For years the Benton resident had floated past the canoe while fishing, thinking it was just a log mostly obscured by the mud. One day, when the water level was unusually low, he stopped to get a better look. He decided it was too straight to be a log.

The canoe is believed to have belonged to the Caddo people. The craft was built without the use of modern tools. Caddo craftsmen would have packed the sides of the 24-foot canoe with mud and then burned the middle, making it easier for them to scrape out the burnt wood with stone tools.

The canoe is on display in Benton, at The River Center.

Another similarly historic dugout has also been found in the same general area of the Saline River. With two of these very rare artifacts having been discovered on the river, Sacomani believes the area must have been a popular float for American Indians and that his chances of discovering a third vessel are "pretty good."

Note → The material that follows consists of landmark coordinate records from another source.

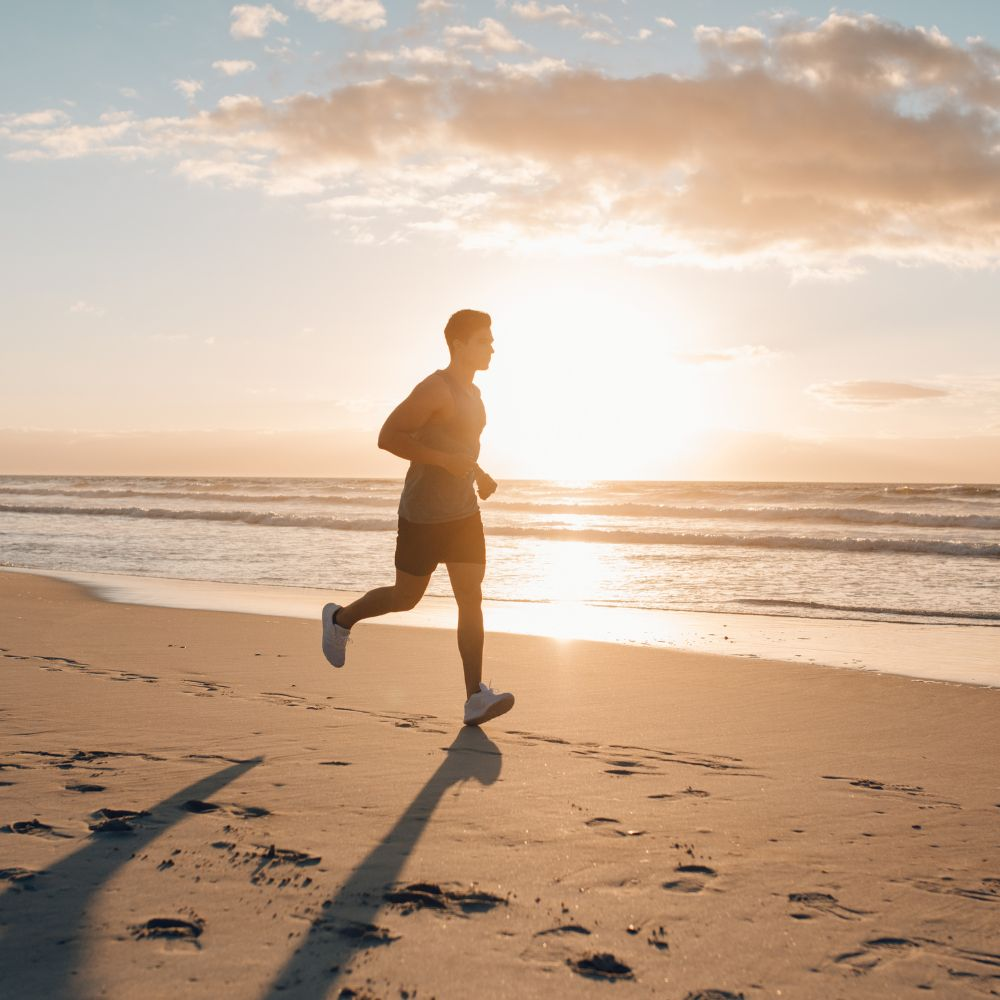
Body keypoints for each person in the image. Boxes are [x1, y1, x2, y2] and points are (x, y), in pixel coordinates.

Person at [321, 309, 514, 727]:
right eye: (484, 340)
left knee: (471, 598)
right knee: (405, 598)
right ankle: (340, 619)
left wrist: (478, 474)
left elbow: (460, 446)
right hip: (423, 516)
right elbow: (388, 437)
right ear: (458, 345)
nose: (492, 347)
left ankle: (473, 698)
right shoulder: (435, 389)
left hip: (463, 513)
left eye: (491, 339)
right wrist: (444, 461)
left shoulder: (475, 395)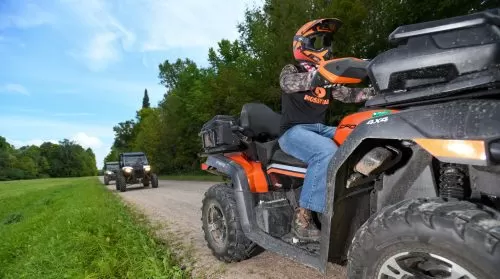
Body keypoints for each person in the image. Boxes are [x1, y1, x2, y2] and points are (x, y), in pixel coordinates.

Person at [278, 18, 376, 241]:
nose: (325, 47)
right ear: (304, 45)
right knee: (326, 152)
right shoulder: (292, 69)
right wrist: (322, 76)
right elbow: (288, 84)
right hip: (293, 132)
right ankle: (303, 216)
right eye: (319, 41)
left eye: (327, 42)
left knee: (361, 134)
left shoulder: (327, 80)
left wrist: (377, 91)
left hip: (322, 128)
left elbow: (352, 95)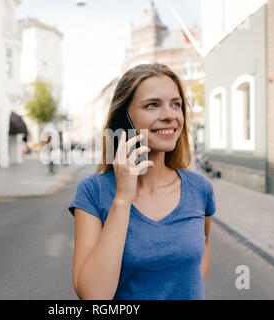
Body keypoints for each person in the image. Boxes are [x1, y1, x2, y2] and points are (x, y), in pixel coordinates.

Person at [68, 63, 216, 300]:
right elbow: (94, 297)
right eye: (152, 105)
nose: (169, 115)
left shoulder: (200, 189)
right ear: (124, 120)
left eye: (175, 104)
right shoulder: (92, 192)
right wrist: (123, 199)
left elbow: (204, 246)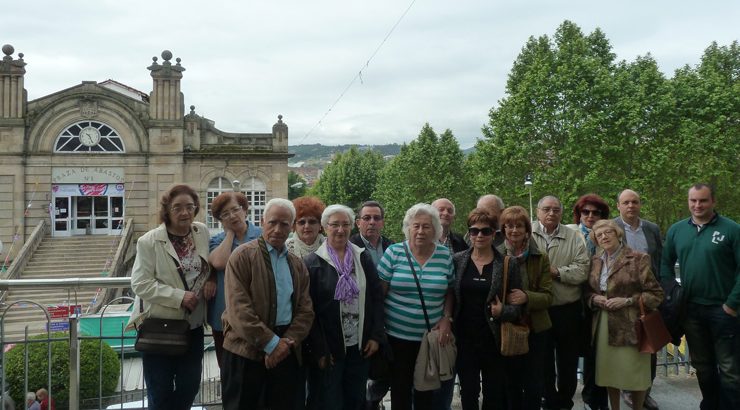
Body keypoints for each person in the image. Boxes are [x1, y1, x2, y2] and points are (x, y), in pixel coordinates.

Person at [221, 198, 315, 410]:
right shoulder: (242, 257)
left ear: (292, 227)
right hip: (245, 351)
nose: (277, 229)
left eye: (284, 224)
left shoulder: (296, 264)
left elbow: (305, 310)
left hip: (286, 350)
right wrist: (271, 344)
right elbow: (239, 310)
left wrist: (286, 343)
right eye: (272, 222)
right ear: (262, 221)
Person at [126, 184, 214, 410]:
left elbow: (208, 264)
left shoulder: (201, 231)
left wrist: (211, 278)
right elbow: (140, 283)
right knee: (160, 390)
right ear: (167, 210)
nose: (185, 213)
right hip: (159, 326)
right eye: (178, 208)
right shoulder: (149, 241)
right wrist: (179, 297)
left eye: (189, 207)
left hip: (191, 325)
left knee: (190, 385)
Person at [661, 184, 740, 410]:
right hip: (691, 311)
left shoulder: (732, 230)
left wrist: (732, 305)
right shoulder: (677, 230)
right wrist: (670, 291)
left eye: (703, 200)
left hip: (724, 310)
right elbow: (665, 263)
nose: (697, 205)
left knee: (730, 369)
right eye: (693, 200)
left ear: (713, 201)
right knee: (703, 366)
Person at [303, 204, 385, 410]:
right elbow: (308, 311)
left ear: (352, 227)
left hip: (359, 348)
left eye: (345, 224)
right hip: (329, 350)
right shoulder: (312, 263)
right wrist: (320, 350)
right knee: (329, 401)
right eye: (335, 225)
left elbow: (376, 298)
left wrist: (375, 336)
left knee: (355, 400)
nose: (340, 230)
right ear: (324, 227)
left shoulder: (362, 258)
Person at [377, 203, 455, 410]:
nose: (420, 231)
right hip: (397, 338)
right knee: (400, 391)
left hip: (429, 339)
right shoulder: (394, 253)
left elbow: (449, 290)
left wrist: (447, 317)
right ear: (408, 228)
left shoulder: (444, 255)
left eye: (426, 226)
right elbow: (379, 294)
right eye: (416, 226)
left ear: (436, 229)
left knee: (426, 393)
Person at [584, 219, 664, 410]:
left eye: (608, 232)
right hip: (603, 323)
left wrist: (628, 301)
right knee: (609, 372)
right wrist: (594, 299)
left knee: (635, 374)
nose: (604, 237)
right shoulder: (595, 261)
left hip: (631, 324)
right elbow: (587, 291)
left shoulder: (638, 258)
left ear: (617, 233)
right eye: (599, 235)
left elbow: (656, 294)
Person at [453, 207, 523, 410]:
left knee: (494, 392)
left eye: (485, 231)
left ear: (494, 233)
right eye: (474, 231)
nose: (479, 235)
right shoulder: (458, 261)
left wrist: (504, 312)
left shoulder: (508, 264)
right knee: (468, 391)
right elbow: (450, 296)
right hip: (464, 339)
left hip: (494, 339)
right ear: (469, 233)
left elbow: (518, 308)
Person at [531, 195, 589, 410]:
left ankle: (565, 402)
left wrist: (556, 272)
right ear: (538, 211)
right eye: (546, 209)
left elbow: (582, 270)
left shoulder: (573, 237)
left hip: (567, 309)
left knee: (568, 361)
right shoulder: (528, 233)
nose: (551, 213)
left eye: (556, 209)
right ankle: (548, 400)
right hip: (539, 309)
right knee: (542, 360)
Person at [497, 206, 553, 410]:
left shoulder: (540, 257)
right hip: (507, 327)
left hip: (535, 328)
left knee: (534, 383)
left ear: (527, 230)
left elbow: (548, 296)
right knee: (510, 381)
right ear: (503, 229)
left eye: (519, 226)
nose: (514, 230)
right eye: (509, 226)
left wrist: (526, 297)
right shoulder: (496, 255)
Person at [615, 189, 663, 410]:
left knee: (649, 347)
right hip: (620, 299)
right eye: (626, 202)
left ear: (640, 204)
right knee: (625, 349)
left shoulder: (651, 229)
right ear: (618, 206)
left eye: (635, 202)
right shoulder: (611, 227)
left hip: (647, 298)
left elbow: (660, 261)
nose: (631, 206)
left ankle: (646, 391)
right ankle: (627, 390)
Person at [565, 193, 610, 410]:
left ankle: (594, 398)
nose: (590, 216)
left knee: (597, 353)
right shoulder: (569, 233)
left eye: (596, 212)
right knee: (569, 353)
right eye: (586, 212)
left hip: (599, 302)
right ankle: (564, 398)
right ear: (579, 214)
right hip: (572, 299)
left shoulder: (609, 236)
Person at [207, 191, 262, 368]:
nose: (232, 216)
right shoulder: (217, 240)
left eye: (235, 210)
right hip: (224, 317)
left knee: (256, 369)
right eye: (224, 214)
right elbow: (219, 262)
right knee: (227, 370)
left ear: (245, 210)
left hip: (256, 314)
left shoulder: (263, 236)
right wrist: (230, 233)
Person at [350, 200, 394, 410]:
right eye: (366, 218)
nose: (372, 222)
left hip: (390, 320)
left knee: (384, 371)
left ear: (383, 222)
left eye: (376, 218)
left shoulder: (392, 247)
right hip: (361, 323)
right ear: (358, 222)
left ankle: (374, 402)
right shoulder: (349, 248)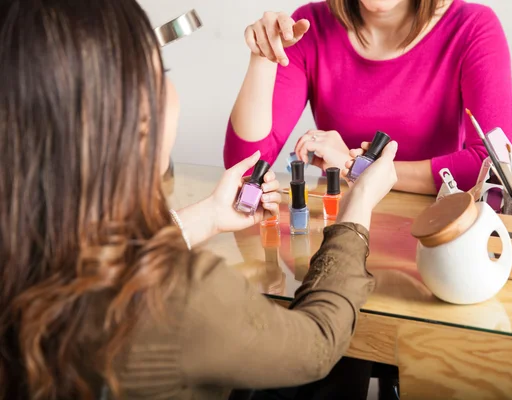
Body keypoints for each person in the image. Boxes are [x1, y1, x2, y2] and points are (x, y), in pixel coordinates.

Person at [0, 1, 399, 399]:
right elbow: (318, 344)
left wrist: (205, 217)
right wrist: (357, 207)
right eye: (163, 74)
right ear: (136, 120)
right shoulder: (176, 296)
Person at [224, 0, 512, 195]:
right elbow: (245, 168)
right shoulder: (308, 26)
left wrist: (355, 170)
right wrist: (264, 55)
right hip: (340, 227)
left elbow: (496, 169)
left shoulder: (472, 27)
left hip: (435, 234)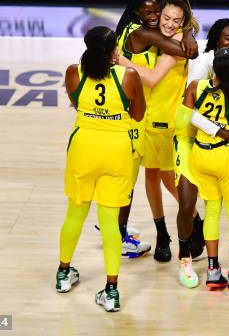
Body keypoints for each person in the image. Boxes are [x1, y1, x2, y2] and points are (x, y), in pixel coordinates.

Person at [56, 26, 145, 312]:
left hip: (83, 146)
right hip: (116, 149)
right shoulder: (128, 75)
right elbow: (139, 114)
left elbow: (75, 102)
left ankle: (63, 274)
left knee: (75, 214)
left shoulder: (73, 72)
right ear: (112, 50)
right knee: (109, 223)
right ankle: (111, 290)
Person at [125, 0, 200, 263]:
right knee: (151, 177)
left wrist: (122, 62)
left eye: (174, 19)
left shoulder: (180, 43)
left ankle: (194, 222)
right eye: (163, 16)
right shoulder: (152, 35)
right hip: (144, 118)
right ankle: (161, 232)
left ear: (183, 22)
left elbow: (154, 78)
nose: (165, 22)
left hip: (169, 121)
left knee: (171, 179)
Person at [182, 48, 229, 293]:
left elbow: (184, 117)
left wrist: (209, 126)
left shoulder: (195, 87)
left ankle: (213, 271)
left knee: (211, 211)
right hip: (228, 158)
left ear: (213, 68)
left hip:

In his 20-year experience with the river, he has witnessed many changes in its main channel. He likes to think that, maybe, the next big heavy rainfall will result in the water altering its path once again, uncovering yet another ancient canoe buried in the rich mud that borders his river.

Bob Robinson is the author of Bicycling Guide to the Mississippi River Trail, Bicycling Guide to Route 66 and Bicycling Guide to the Lake Michigan Trail (spiritscreek.com).